Task requirements: Print every line of the material below verbatim, with nothing changed, added, or left out.

Material for this task:
-- Start --

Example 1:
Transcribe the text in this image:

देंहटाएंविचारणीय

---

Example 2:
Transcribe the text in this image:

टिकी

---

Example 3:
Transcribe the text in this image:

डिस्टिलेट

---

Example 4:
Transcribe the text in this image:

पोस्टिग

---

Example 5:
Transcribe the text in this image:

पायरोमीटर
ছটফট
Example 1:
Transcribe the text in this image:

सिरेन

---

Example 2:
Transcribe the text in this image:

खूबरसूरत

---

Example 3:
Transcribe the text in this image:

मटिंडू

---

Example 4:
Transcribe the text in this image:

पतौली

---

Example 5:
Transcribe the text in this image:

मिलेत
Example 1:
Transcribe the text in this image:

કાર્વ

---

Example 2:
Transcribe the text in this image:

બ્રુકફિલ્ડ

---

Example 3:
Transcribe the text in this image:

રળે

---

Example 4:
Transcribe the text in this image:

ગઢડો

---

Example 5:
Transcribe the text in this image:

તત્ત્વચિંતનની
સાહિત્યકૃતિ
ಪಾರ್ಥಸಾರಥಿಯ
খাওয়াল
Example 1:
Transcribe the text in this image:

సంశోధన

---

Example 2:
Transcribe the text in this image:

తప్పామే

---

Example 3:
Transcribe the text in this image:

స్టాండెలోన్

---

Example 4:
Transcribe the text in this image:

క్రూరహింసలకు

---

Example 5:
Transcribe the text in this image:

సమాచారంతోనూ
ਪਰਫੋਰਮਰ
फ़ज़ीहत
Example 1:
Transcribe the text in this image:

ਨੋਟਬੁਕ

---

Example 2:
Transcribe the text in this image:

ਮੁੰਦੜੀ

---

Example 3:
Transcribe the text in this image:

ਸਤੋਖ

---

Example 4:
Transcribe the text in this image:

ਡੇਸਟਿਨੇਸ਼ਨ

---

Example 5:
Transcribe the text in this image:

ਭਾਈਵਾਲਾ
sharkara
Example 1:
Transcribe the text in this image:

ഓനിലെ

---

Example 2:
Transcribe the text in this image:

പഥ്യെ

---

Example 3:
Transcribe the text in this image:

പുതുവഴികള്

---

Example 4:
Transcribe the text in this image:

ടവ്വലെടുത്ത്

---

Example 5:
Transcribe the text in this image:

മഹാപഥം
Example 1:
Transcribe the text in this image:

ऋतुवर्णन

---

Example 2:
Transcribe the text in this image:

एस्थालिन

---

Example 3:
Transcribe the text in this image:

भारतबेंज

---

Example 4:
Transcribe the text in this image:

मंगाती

-- End --

Result:
Example 1:
Transcribe the text in this image:

देंहटाएंविचारणीय

---

Example 2:
Transcribe the text in this image:

टिकी

---

Example 3:
Transcribe the text in this image:

डिस्टिलेट

---

Example 4:
Transcribe the text in this image:

पोस्टिग

---

Example 5:
Transcribe the text in this image:

पायरोमीटर
ছটফট
Example 1:
Transcribe the text in this image:

सिरेन

---

Example 2:
Transcribe the text in this image:

खूबरसूरत

---

Example 3:
Transcribe the text in this image:

मटिंडू

---

Example 4:
Transcribe the text in this image:

पतौली

---

Example 5:
Transcribe the text in this image:

मिलेत
Example 1:
Transcribe the text in this image:

કાર્વ

---

Example 2:
Transcribe the text in this image:

બ્રુકફિલ્ડ

---

Example 3:
Transcribe the text in this image:

રળે

---

Example 4:
Transcribe the text in this image:

ગઢડો

---

Example 5:
Transcribe the text in this image:

તત્ત્વચિંતનની
સાહિત્યકૃતિ
ಪಾರ್ಥಸಾರಥಿಯ
খাওয়াল
Example 1:
Transcribe the text in this image:

సంశోధన

---

Example 2:
Transcribe the text in this image:

తప్పామే

---

Example 3:
Transcribe the text in this image:

స్టాండెలోన్

---

Example 4:
Transcribe the text in this image:

క్రూరహింసలకు

---

Example 5:
Transcribe the text in this image:

సమాచారంతోనూ
ਪਰਫੋਰਮਰ
फ़ज़ीहत
Example 1:
Transcribe the text in this image:

ਨੋਟਬੁਕ

---

Example 2:
Transcribe the text in this image:

ਮੁੰਦੜੀ

---

Example 3:
Transcribe the text in this image:

ਸਤੋਖ

---

Example 4:
Transcribe the text in this image:

ਡੇਸਟਿਨੇਸ਼ਨ

---

Example 5:
Transcribe the text in this image:

ਭਾਈਵਾਲਾ
sharkara
Example 1:
Transcribe the text in this image:

ഓനിലെ

---

Example 2:
Transcribe the text in this image:

പഥ്യെ

---

Example 3:
Transcribe the text in this image:

പുതുവഴികള്

---

Example 4:
Transcribe the text in this image:

ടവ്വലെടുത്ത്

---

Example 5:
Transcribe the text in this image:

മഹാപഥം
Example 1:
Transcribe the text in this image:

ऋतुवर्णन

---

Example 2:
Transcribe the text in this image:

एस्थालिन

---

Example 3:
Transcribe the text in this image:

भारतबेंज

---

Example 4:
Transcribe the text in this image:

मंगाती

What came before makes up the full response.